### [Challenge]
Write out, word for word, the portion of the thread below on mime types for JSON subjects between "The problem files" and "json_data.close()", inclusive.

━━ Excerpt provided ━━

Correct mime types for json subjects
srallen opened this issue · 6 comments
The TESS project should be using json files as one of their subject locations, with a json file extension and a mime type of application/json
. Currently libmagic is not correctly detecting these file types and staging subjects have been uploaded as txt files with a mime type of text/plain
.
We can set workflow configs to load a particular subject viewer, but I still would like to do validation on the expected json structure so we don't attempt to render something that has something wrong with its data. We typically expect text file subjects to be rendered just as plain text and are typically transcription projects, not data that should be plotted.
We'll need to think about how best to implement this. Presumably we'll need to check the filenames for a .json
extension.
I think we have three options:
- Add a list of known file extensions/mime types. A lot of people seem to be having trouble installing libmagic, so maybe it would be best to only use it as a fallback if the file extension is unknown.
- Specifically add an exception for JSON. i.e. if the type is
text/plain
, check if the filename ends in.json
. - Add a way to manually override the mime type.
What do people think?
The problem files for the TESS project have a .txt
extension, so we should try this with .json
and see if that extension causes problems. I think it's correct behaviour to have text/plain
when the extension is .txt
.
I think option 1 the better option then falling back to libmagic if it's installed. Looks like mimetypes
package? https://docs.python.org/3/library/mimetypes.html#module-mimetypes
I’ve run into this again today for SLSN. My workaround is to explicitly set the MIME type and file contents (apologies for my terrible Python):
subject.locations.append('application/json')
json_data = open('data/subject-1234.json', 'rb')
subject._media_files.append(json_data.read())
json_data.close()
This same problem also occurs with .svg
files. They’re converted to .txt
.
The Python CLI uses subject.add_location
to add file names from a manifest to an upload, which also runs into this bug when libmagic
generates the wrong type.

━━━
━━ Listed records ━━

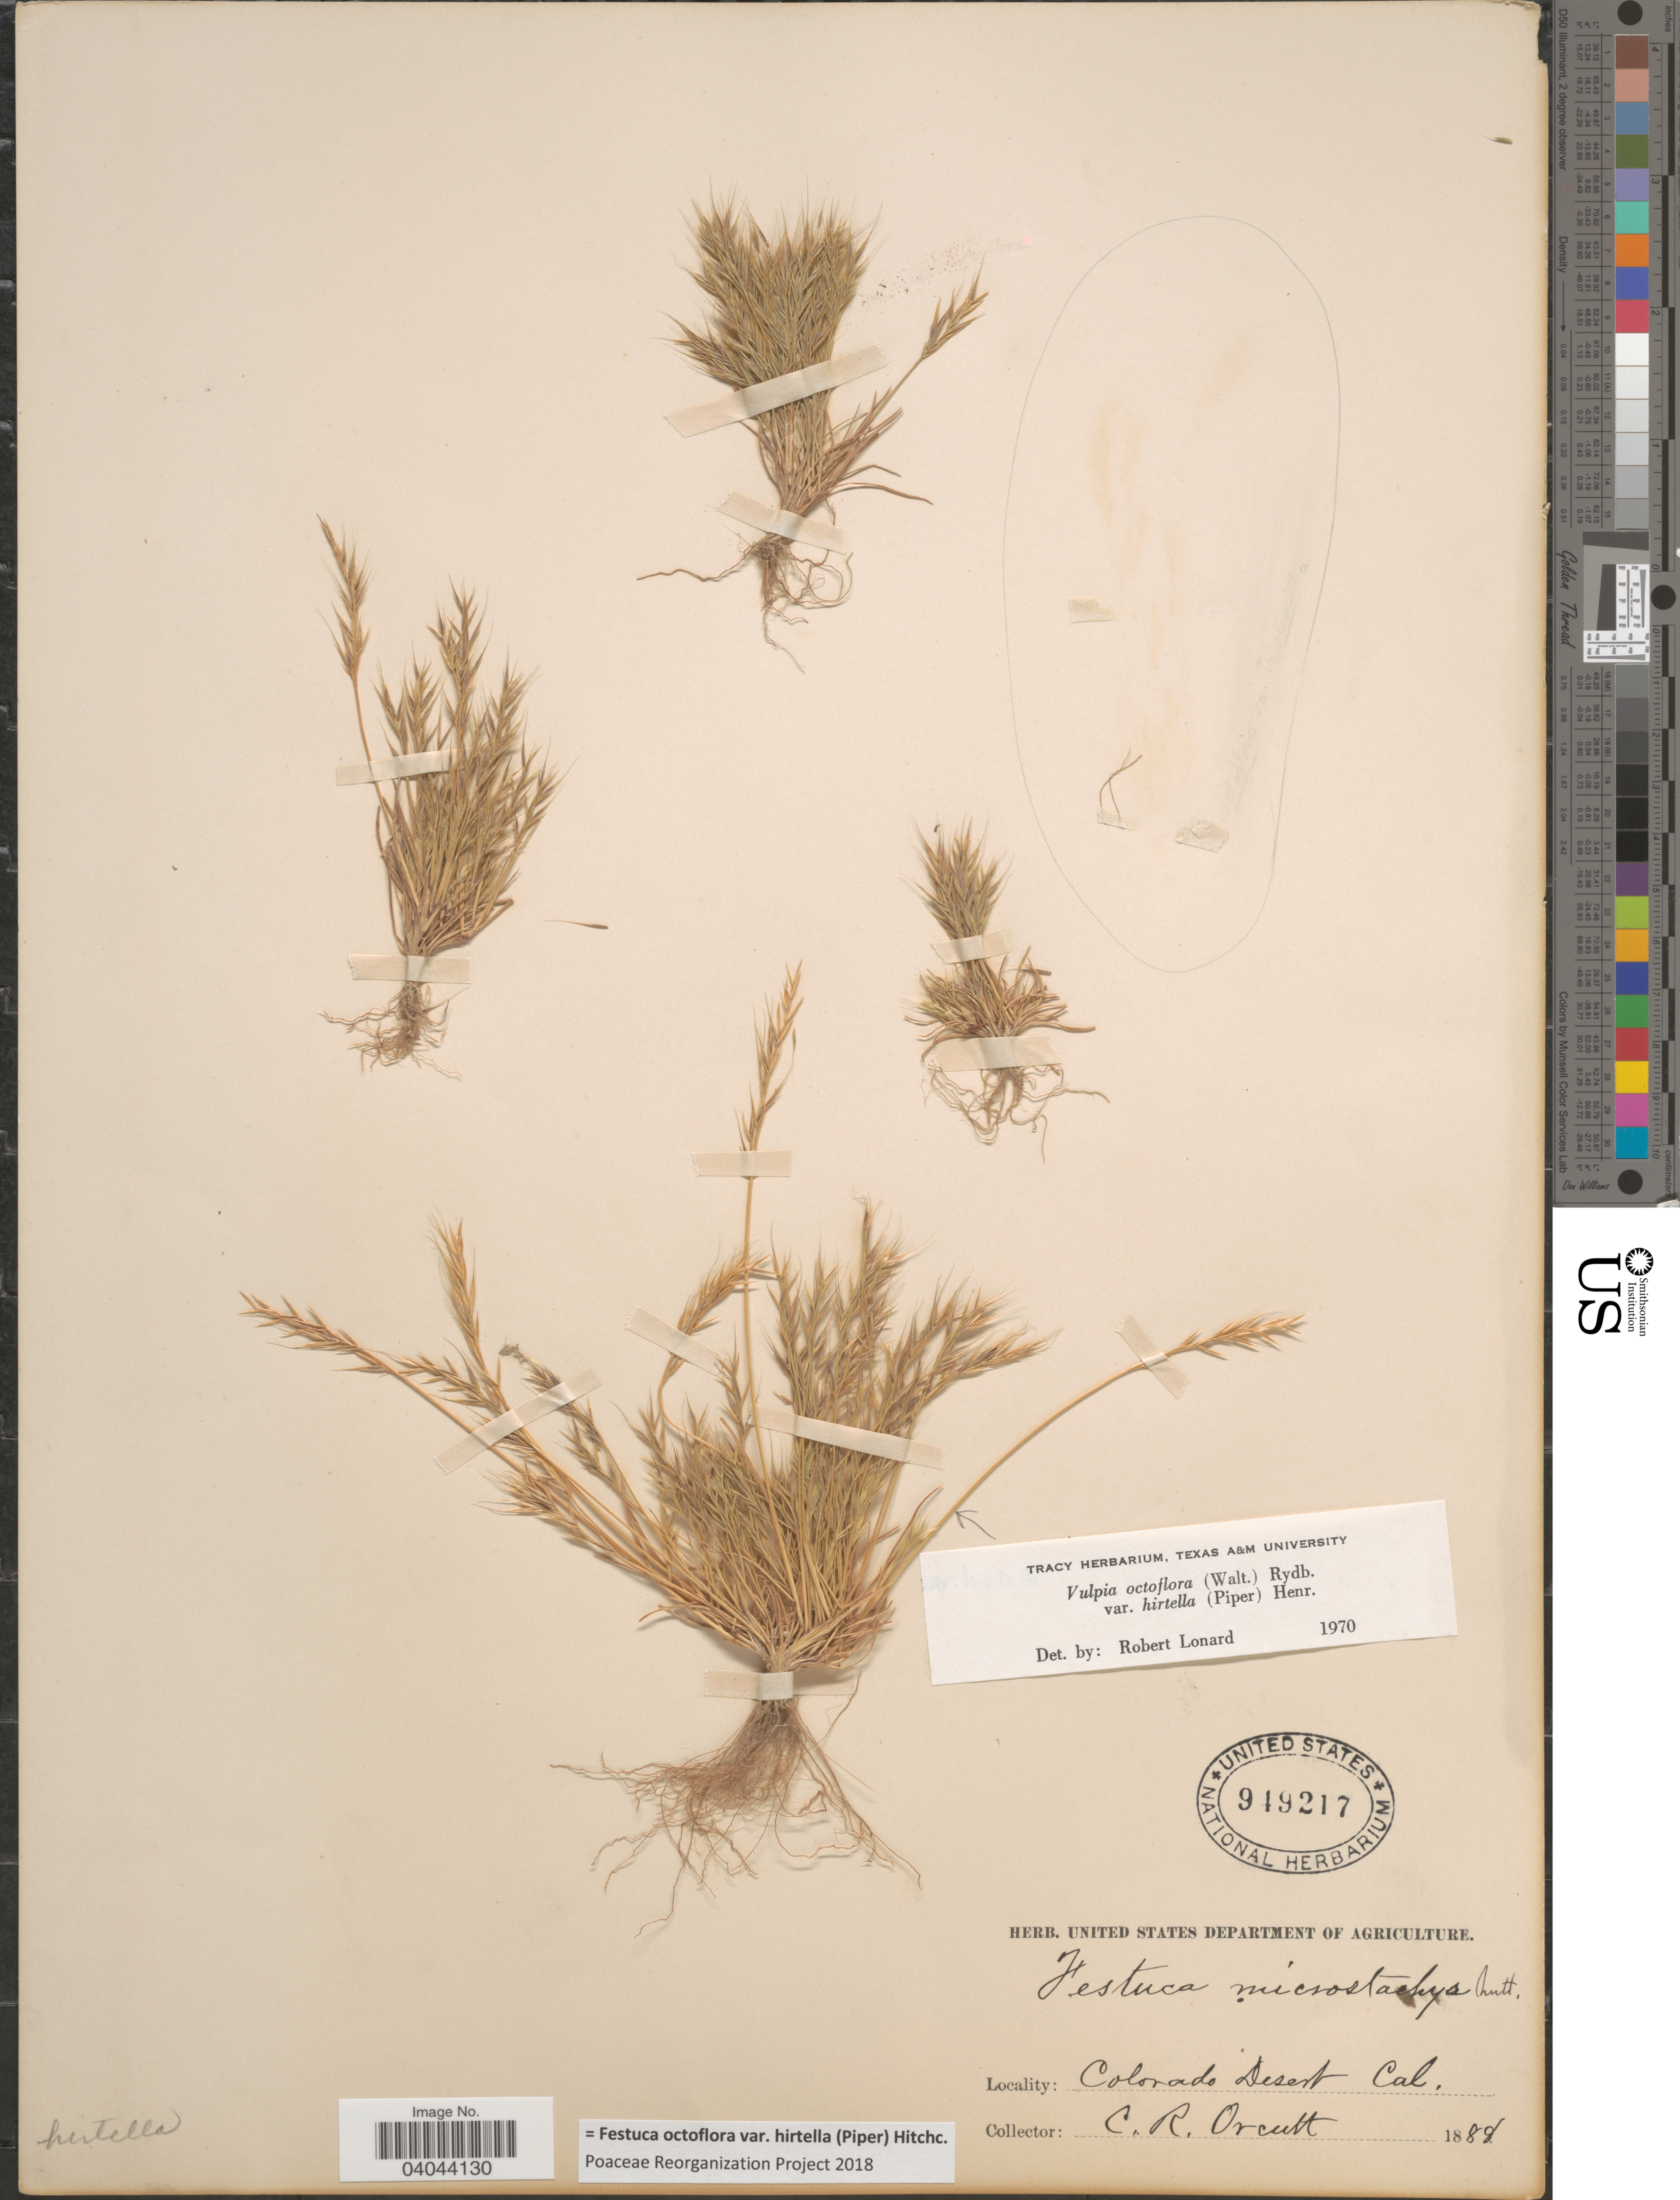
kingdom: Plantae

━━━
━━ Listed records ━━

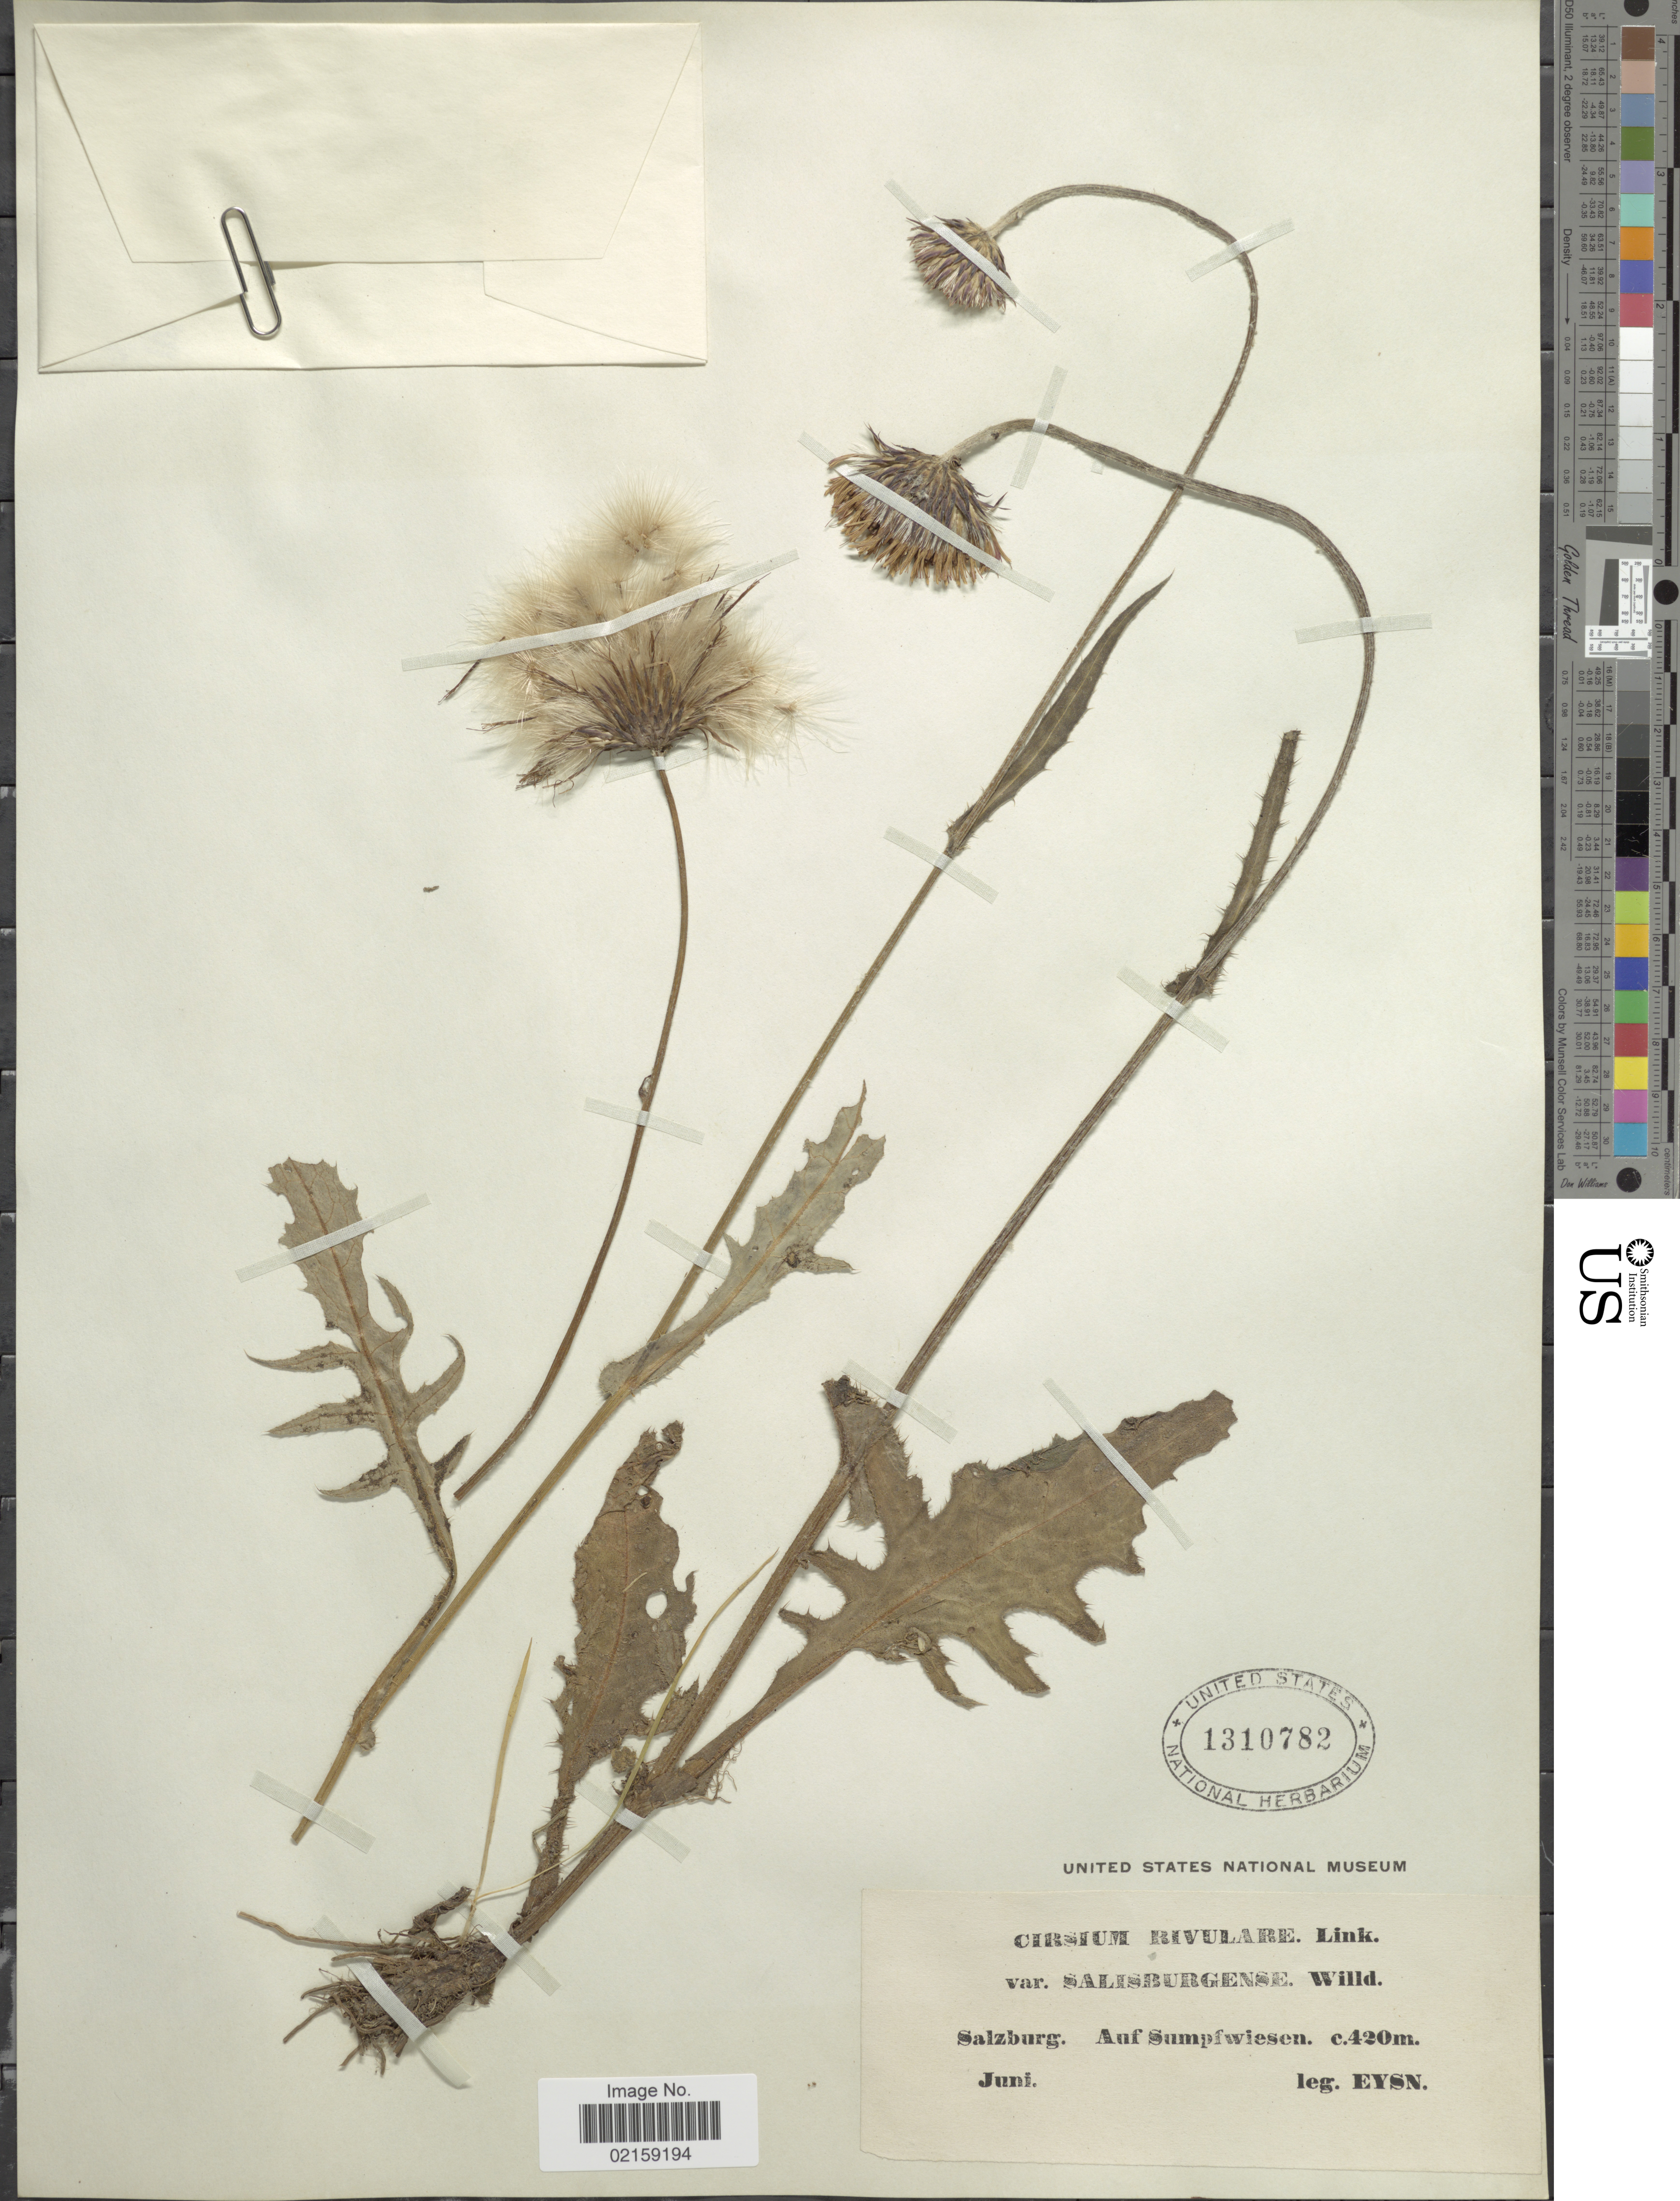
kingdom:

━━━

### [Answer to this problem]
The problem files for the TESS project have a .txt
extension, so we should try this with .json
and see if that extension causes problems. I think it's correct behaviour to have text/plain
when the extension is .txt
.
I think option 1 the better option then falling back to libmagic if it's installed. Looks like mimetypes
package? https://docs.python.org/3/library/mimetypes.html#module-mimetypes
I’ve run into this again today for SLSN. My workaround is to explicitly set the MIME type and file contents (apologies for my terrible Python):
subject.locations.append('application/json')
json_data = open('data/subject-1234.json', 'rb')
subject._media_files.append(json_data.read())
json_data.close()